# Lederverarbeitung Tipps bitte



## Maireen (5. Januar 2007)

Hallo, also ich bin Lederer mit Skill 225/300. Meine Frage:
Wo kann ich die Ausbildung für Elementar/Drachen und (weiss nich mehr wie die dritte Art heisst) erlernen auf Allyseite?
Ab welchem skill und Level geht das überhaupt?
Und was ist lohnenswert für Schurke bzw Jäger? 
Was sind überhaupt so die Unterschiede hab noch nix gefunden was das richtig erklärt.

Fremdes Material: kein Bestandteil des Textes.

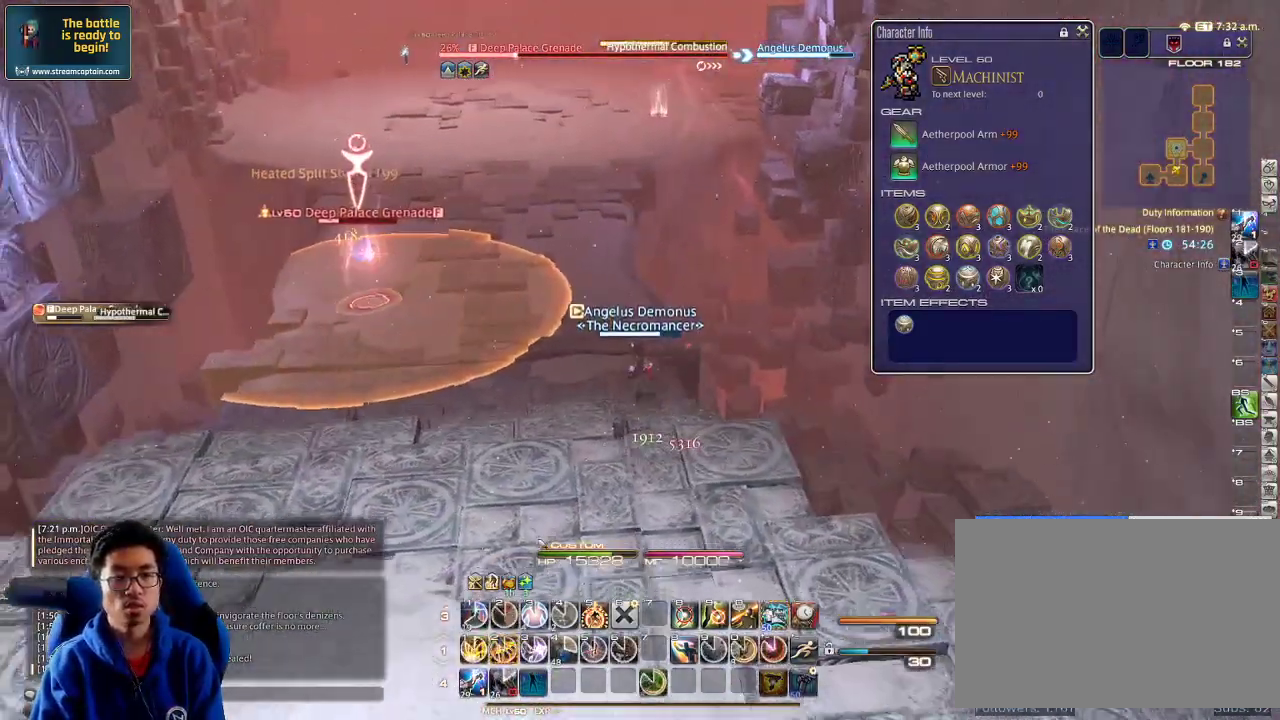
{"keys": ["2", "w"], "events": [[67, "2", "up"], [134, "2", "down"], [234, "2", "up"], [300, "2", "down"], [400, "2", "up"], [467, "2", "down"]]}
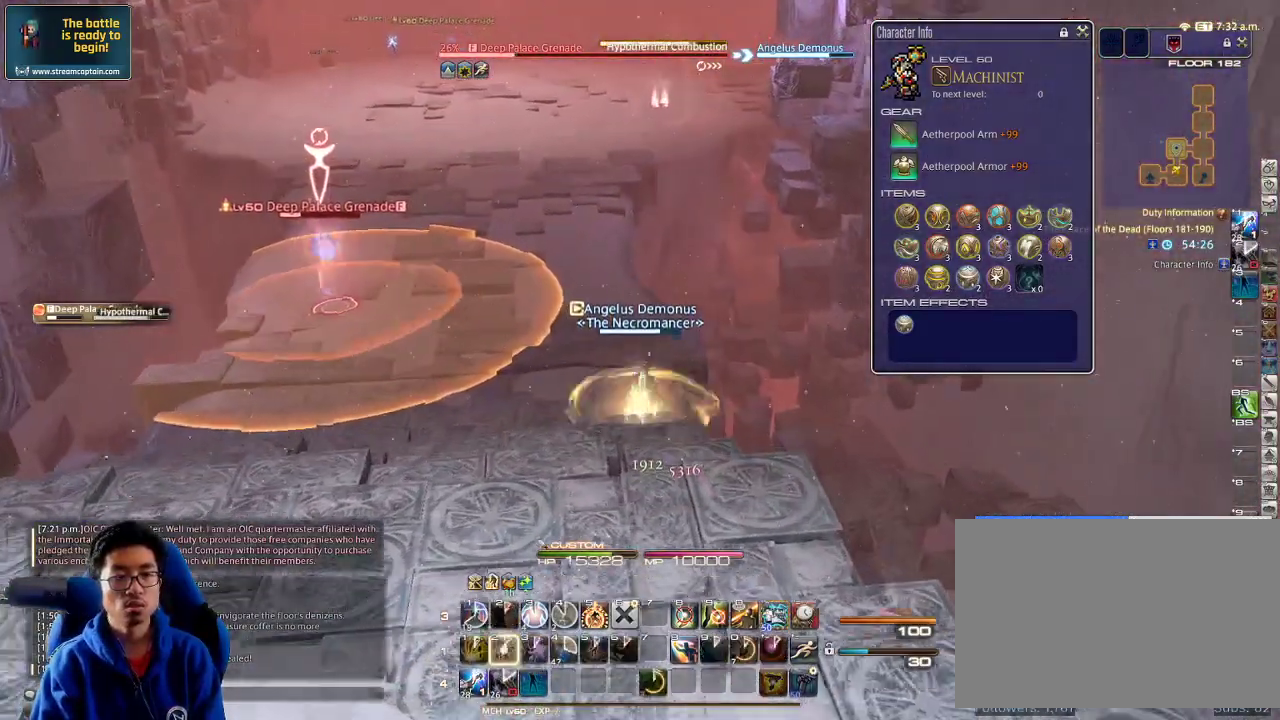
{"keys": [], "events": [[34, "2", "up"], [100, "2", "down"], [167, "2", "up"], [267, "w", "up"], [367, "w", "down"], [467, "w", "up"]]}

Ist viel aber vlt weiss ja wer rat 


			Dieser Inhalt steht nur eingeloggten Mitgliedern zur Verfügung.
        

 

Danke schonmal
lg Maireen


----------



## Ghuliana (6. Januar 2007)

Maireen schrieb:


> Hallo, also ich bin Lederer mit Skill 225/300. Meine Frage:
> Wo kann ich die Ausbildung für Elementar/Drachen und (weiss nich mehr wie die dritte Art heisst) erlernen auf Allyseite?
> Ab welchem skill und Level geht das überhaupt?
> Und was ist lohnenswert für Schurke bzw Jäger?
> ...



Ab Level 40, ich bin zwar Horde, aber wenn ich mich nicht irre, steht der Allie- Drachenlederer gleich neben meinem Lehrmeister, südöstlich im Ödland. Skill geht glaube ich ab 225 los (Drachenschuppenstulpen), war mein erstes gebautes Stück.
Du musst aber vorher eine Quest machen und deinem zukünftigen Master einige Zutaten ranschleppen (abgenutzte Drachenschuppen und Skorpid- Rüstungsstücke bei mir). Was für Jäger und Schurke gut ist, keine Ahnung, bin überzeugter Schami^^


----------



## bubabeatmann (6. Januar 2007)

Irgend einer (glaub elementar ?!) steht inenr sengenden schlucht im süden iwo rum


----------



## Maireen (7. Januar 2007)

ok, danke euch beiden schonmal


----------



## Gelth (7. Januar 2007)

Da hab ich auch noch eine Frage zu. Gibt es irgendwo Informationen worin sich die Spezialisierungen unterscheiden?

Zweite Frage 


			Dieser Inhalt steht nur eingeloggten Mitgliedern zur Verfügung.
        

 wenn ich aus Versehen mich spezialisiert habe kann ich das Rückgängig machen? Ich habe anscheinend die erste Stammesledererquest gemacht.


----------



## Haumiblau (13. Januar 2007)

Maireen schrieb:


> Hallo, also ich bin Lederer mit Skill 225/300. Meine Frage:
> Wo kann ich die Ausbildung für Elementar/Drachen und (weiss nich mehr wie die dritte Art heisst) erlernen auf Allyseite?
> Ab welchem skill und Level geht das überhaupt?
> Und was ist lohnenswert für Schurke bzw Jäger?
> ...


Also mir stellt sich das gleiche problem bin lederer mit skill 260 und kürschi 300 aber k.a. wo man die spezielisierung machen kann:-(


----------



## Splendid (13. Januar 2007)

*Horde:*
Drachenschuppenlederer: *Das Ödland*, Camp Boff (Thorkaf Dragoneye)
Elementarlederer: *Arathihochland*, nördlich von der Burg Stromgarde (Brumn Winterhoof)
Stammeslederer: *Stranglethorne*, südlich von Grom'Gol Basislager (Se'Jib)

*Allianz:*
Drachenschuppenlederer: *Aszhara*, Lake Mennar (Peter Galen)
Elementarlederer: *Die sengende Schlucht*, Tanners Lager (Sarah Tanner)
Stammeslederer: *Feralas*, Thalanaar (Caryssia Moonhunter)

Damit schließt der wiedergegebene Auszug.